Within the data below, copy each line where the string "Поспелова" is found.

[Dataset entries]
[Start of Attachment]
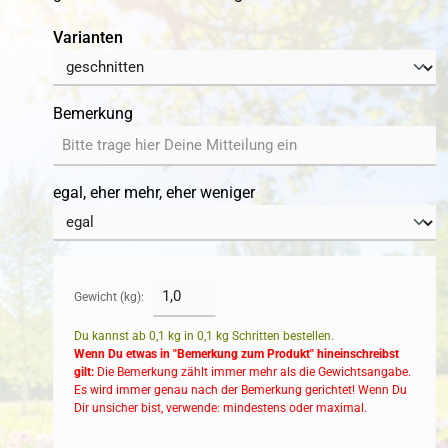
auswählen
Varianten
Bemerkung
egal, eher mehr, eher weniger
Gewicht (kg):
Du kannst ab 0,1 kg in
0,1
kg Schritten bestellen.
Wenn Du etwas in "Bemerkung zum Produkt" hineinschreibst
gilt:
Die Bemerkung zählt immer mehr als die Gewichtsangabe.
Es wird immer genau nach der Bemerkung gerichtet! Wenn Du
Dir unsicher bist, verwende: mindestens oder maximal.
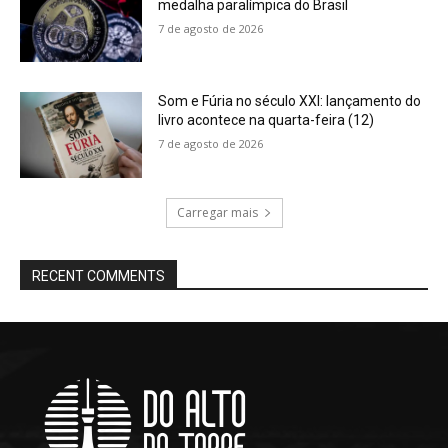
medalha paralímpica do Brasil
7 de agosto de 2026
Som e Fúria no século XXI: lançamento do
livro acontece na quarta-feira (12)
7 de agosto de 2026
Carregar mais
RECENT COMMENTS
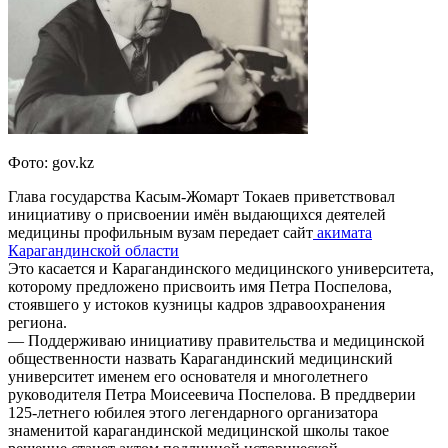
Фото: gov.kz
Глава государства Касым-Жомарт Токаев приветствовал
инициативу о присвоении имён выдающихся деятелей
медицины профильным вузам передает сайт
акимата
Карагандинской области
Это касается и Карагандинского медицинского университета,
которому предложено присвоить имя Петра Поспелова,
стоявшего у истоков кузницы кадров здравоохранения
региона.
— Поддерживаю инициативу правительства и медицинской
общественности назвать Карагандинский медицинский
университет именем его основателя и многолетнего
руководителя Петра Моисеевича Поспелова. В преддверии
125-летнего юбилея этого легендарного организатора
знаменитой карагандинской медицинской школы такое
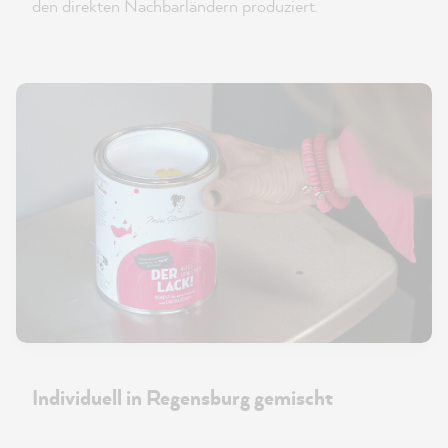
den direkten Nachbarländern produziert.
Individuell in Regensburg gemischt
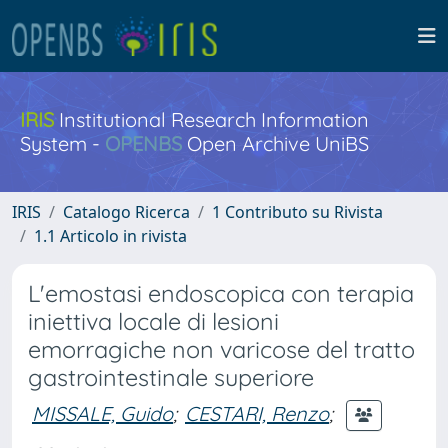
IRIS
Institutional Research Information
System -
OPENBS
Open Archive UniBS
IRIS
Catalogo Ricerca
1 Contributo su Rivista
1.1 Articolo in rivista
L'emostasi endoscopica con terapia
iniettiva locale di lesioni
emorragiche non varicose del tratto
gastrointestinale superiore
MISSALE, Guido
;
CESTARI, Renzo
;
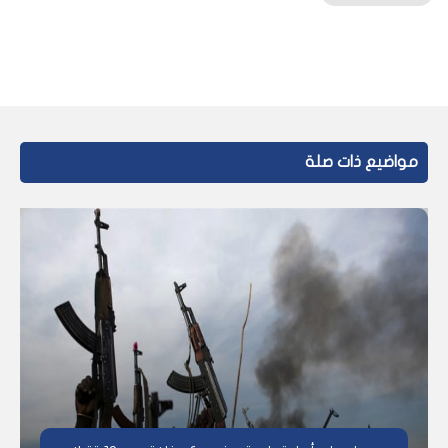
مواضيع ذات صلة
[End of Attachment]
[Start of Attachment]
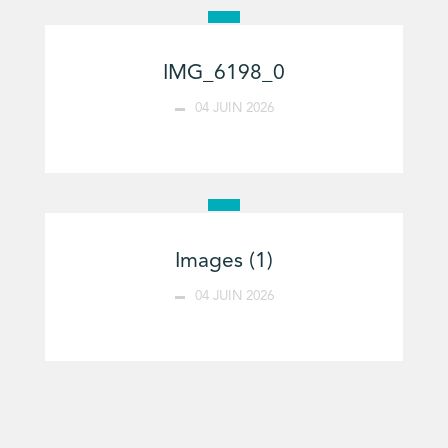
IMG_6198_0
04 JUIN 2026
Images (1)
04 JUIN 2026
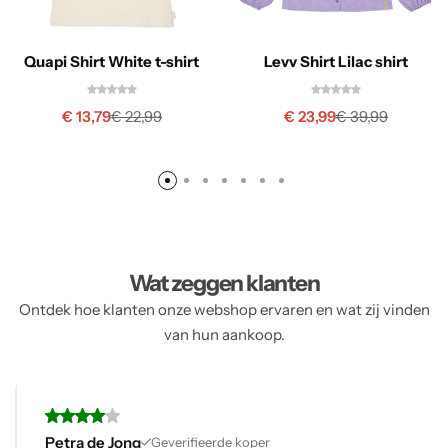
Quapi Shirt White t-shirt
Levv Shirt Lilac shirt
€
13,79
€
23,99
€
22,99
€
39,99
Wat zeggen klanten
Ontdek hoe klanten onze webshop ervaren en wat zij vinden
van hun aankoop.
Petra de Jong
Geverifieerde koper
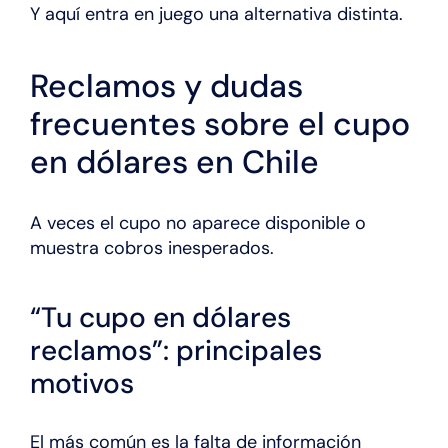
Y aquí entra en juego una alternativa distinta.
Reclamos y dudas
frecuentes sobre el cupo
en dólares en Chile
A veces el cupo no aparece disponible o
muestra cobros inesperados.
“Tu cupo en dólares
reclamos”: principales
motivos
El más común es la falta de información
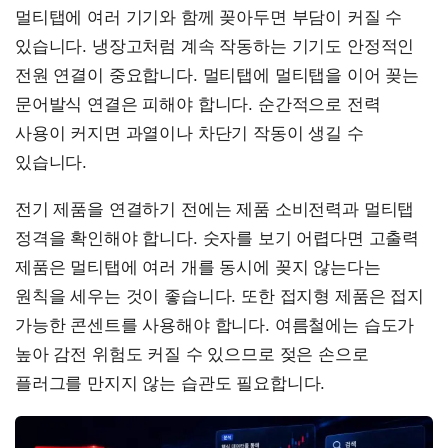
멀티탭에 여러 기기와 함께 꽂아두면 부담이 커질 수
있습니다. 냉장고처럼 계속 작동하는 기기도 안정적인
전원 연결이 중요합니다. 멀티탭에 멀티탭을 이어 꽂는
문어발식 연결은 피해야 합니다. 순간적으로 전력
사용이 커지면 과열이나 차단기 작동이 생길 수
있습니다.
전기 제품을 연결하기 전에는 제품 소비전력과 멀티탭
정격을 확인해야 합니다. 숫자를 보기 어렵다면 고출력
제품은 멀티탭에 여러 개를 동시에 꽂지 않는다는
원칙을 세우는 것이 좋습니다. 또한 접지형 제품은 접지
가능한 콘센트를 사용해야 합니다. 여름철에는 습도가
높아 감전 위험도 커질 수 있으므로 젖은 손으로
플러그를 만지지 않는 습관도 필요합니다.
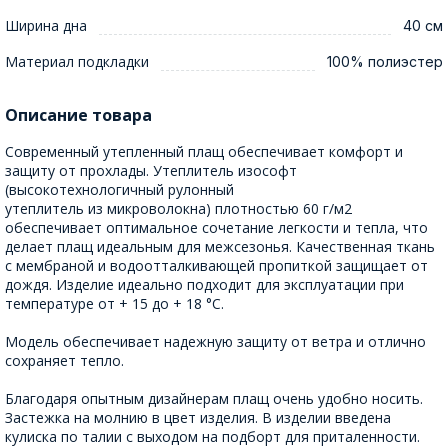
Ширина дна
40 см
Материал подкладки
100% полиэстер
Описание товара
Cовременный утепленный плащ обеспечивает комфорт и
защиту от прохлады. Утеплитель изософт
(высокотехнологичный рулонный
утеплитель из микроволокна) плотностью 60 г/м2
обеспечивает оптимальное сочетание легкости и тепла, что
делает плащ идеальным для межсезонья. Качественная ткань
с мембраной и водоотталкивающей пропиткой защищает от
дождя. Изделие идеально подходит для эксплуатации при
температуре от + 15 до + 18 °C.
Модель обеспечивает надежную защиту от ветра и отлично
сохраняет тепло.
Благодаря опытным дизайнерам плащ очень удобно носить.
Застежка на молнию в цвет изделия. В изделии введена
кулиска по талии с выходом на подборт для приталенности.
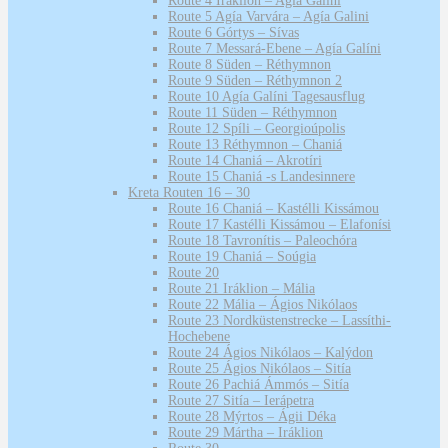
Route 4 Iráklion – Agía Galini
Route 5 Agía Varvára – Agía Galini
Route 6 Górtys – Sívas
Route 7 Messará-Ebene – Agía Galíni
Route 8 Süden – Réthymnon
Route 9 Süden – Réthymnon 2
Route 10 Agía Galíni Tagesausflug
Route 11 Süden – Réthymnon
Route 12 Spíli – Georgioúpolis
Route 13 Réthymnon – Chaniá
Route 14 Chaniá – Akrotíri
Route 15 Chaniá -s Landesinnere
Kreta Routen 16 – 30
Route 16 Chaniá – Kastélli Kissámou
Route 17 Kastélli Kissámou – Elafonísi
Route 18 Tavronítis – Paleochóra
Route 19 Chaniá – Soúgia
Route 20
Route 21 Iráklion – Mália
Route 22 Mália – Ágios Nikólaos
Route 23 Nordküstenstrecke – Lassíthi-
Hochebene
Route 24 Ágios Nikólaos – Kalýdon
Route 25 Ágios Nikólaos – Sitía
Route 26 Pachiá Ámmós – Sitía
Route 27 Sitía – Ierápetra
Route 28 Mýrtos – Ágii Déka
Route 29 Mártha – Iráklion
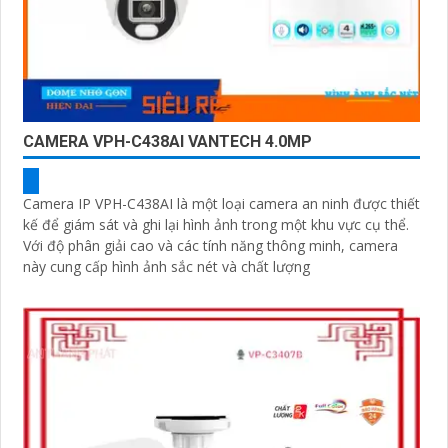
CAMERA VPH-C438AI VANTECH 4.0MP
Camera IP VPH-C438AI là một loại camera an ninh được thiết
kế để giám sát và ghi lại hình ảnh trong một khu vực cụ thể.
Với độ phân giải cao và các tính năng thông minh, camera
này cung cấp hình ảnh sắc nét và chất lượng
[End of Attachment]
### REPLY TO THE TASK:
которому предложено присвоить имя Петра Поспелова,
руководителя Петра Моисеевича Поспелова. В преддверии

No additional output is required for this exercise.